Method 2: Mirror vs. Custom Notification Settings

By default, each app is set to Mirror my iPhone, meaning your watch follows whatever you've set on your phone. But you can break that link and customize the watch independently.

In the Watch app → Notifications, tap on any app and look for the Mirror my iPhone toggle. Turn it off, and you can then configure watch notifications separately from your phone — for example, getting calls on your watch but not email alerts, even if both are enabled on your iPhone.

This is particularly useful if your iPhone stays in your pocket at work and you rely on it for notifications, but you don't want your watch buzzing every few minutes.

Method 3: Use Do Not Disturb or Focus Modes 🔕

Do Not Disturb silences all notifications temporarily — no buzzing, no screen wake, no sound. You can activate it in two ways:

  • Swipe up from the watch face to open the Control Center, then tap the crescent moon icon
  • Set it on your iPhone via Settings → Focus, and it will sync to your Apple Watch automatically

Focus modes (available on watchOS 7 and later) go further. You can create custom Focus modes — like Work, Sleep, or Personal — and define which apps and contacts are allowed to notify you during each one. A well-configured Focus mode means your watch only buzzes for what genuinely matters in a given context.

One important detail: if Focus Sync is enabled across your Apple devices, activating a Focus on your iPhone will also apply it to your watch and Mac. This is either convenient or limiting depending on how you use each device.

Method 4: Turn Off All Notifications Completely

If you want a clean break from all alerts, you have a few options:

  • Do Not Disturb (temporary, manual): silences everything until you turn it off
  • Sleep Focus (scheduled): automatically silences the watch during sleep hours you define in the Health app
  • Turn off notifications per-app for every installed app (permanent, more granular)
  • Airplane Mode: disables the watch's connection entirely, which stops all incoming notifications but also cuts off other features like heart rate syncing to connected apps

There's no single "turn off all notifications forever" master switch in watchOS — Apple's design philosophy pushes toward selective management rather than a blanket off state.

Method 5: Adjust Notification Alerts Without Turning Them Off

Sometimes the issue isn't the notification itself — it's how it arrives.

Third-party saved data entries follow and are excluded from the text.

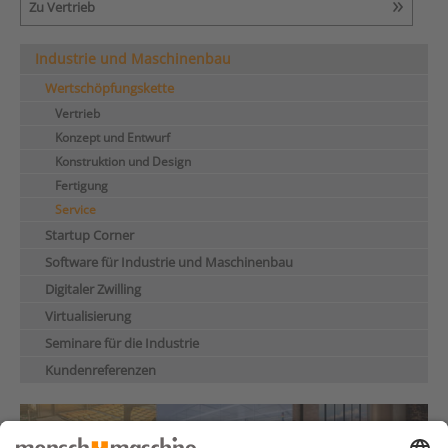
Zu Vertrieb
Industrie und Maschinenbau
Wertschöpfungskette
Vertrieb
Konzept und Entwurf
Konstruktion und Design
Fertigung
Service
Startup Corner
Software für Industrie und Maschinenbau
Digitaler Zwilling
Virtualisierung
Seminare für die Industrie
Kundenreferenzen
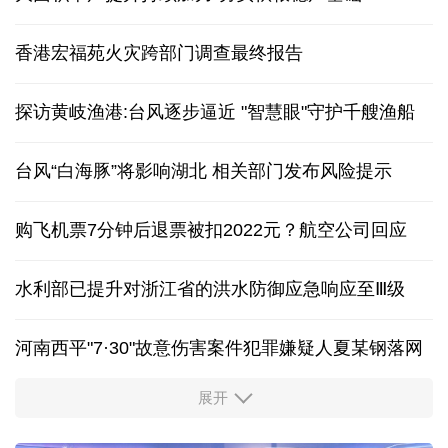
香港宏福苑火灾跨部门调查最终报告
探访黄岐渔港:台风逐步逼近 "智慧眼"守护千艘渔船
台风“白海豚”将影响湖北 相关部门发布风险提示
购飞机票7分钟后退票被扣2022元？航空公司回应
水利部已提升对浙江省的洪水防御应急响应至Ⅲ级
河南西平"7·30"故意伤害案件犯罪嫌疑人夏某钢落网
展开
服务实体经济 财政金融打出“组合拳”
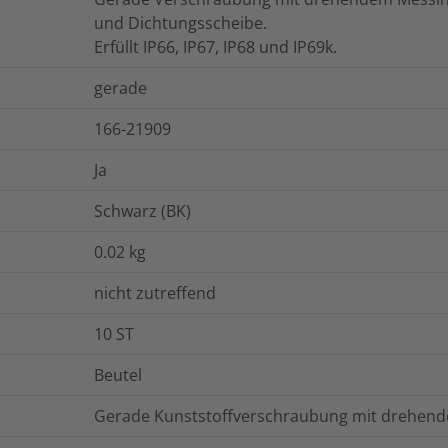
und Dichtungsscheibe.
Erfüllt IP66, IP67, IP68 und IP69k.
gerade
166-21909
Ja
Schwarz (BK)
0.02
kg
nicht zutreffend
10
ST
Beutel
Gerade Kunststoffverschraubung mit drehen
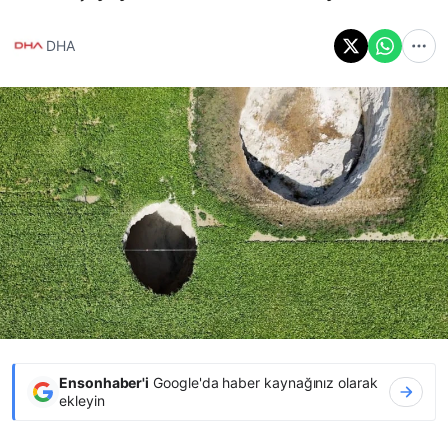
DHA
Ensonhaber'i
Google'da haber kaynağınız olarak
ekleyin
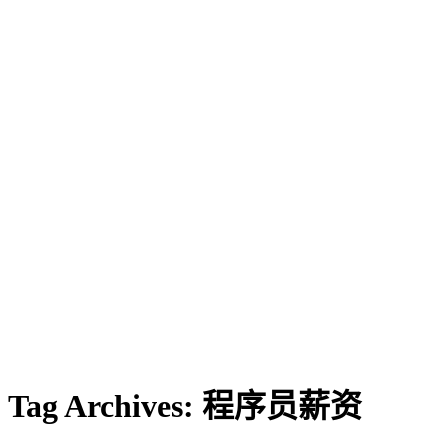
Tag Archives:
程序员薪资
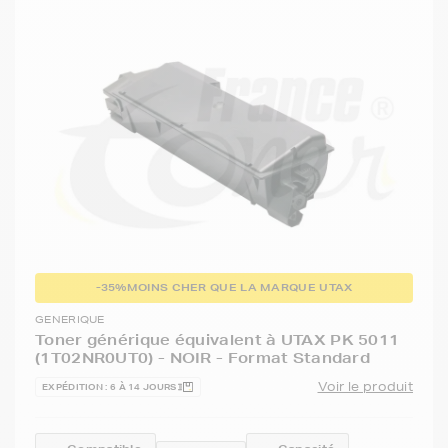
-35%
MOINS CHER QUE LA MARQUE UTAX
GENERIQUE
Toner générique équivalent à UTAX PK 5011
(1T02NR0UT0) - NOIR - Format Standard
Voir le produit
EXPÉDITION : 6 À 14 JOURS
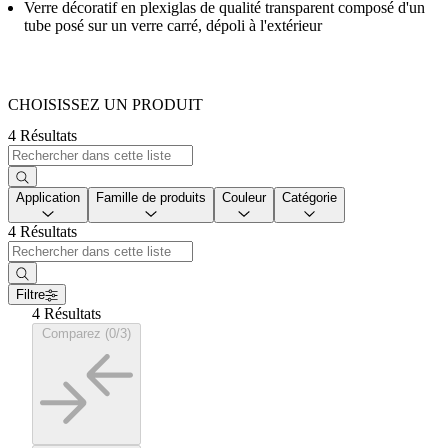
Verre décoratif en plexiglas de qualité transparent composé d'un
tube posé sur un verre carré, dépoli à l'extérieur
CHOISISSEZ UN PRODUIT
4 Résultats
Application
Famille de produits
Couleur
Catégorie
4 Résultats
Filtre
4 Résultats
Comparez (0/3)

You can reduce interruption without losing the alert entirely:

SettingWhat It Changes
Haptic StrengthHow hard the watch taps your wrist
Prominent HapticAdds a pre-tap before standard alerts
Sound On/OffAudible chime with notifications
Notification IndicatorRed dot on watch face when unread alerts exist

These are found under Watch app → Sounds & Haptics and Watch app → Notifications.

Reducing haptic strength is often a better solution for people who feel constantly interrupted but still want timely information — the notification still arrives, it just demands less attention.

The Variables That Determine the Right Approach 🎯

How you should manage Apple Watch notifications depends on factors specific to your daily life:

  • How many apps are installed — a watch with 30+ apps mirroring phone notifications is a different problem than one with six
  • Your watchOS version — Focus mode customization and notification grouping have evolved significantly across watchOS versions; older software has fewer options
  • Whether you use your iPhone and Apple Watch together or separately — people who leave their phone at their desk have different needs than those who always carry both
  • Your profession or lifestyle — healthcare workers, parents, and remote employees often have very different thresholds for what counts as an "important" notification
  • Whether you share your Focus settings across Apple devices — useful for some, disruptive for others

A freelancer who needs to catch every client message has a fundamentally different configuration than someone who uses the watch primarily for fitness tracking and wants minimal digital interruption. The same watchOS tools serve both — configured differently.

What works comes down to mapping these settings against your own daily rhythm, which apps you actually need real-time alerts from, and how much wrist interruption you're comfortable with throughout the day.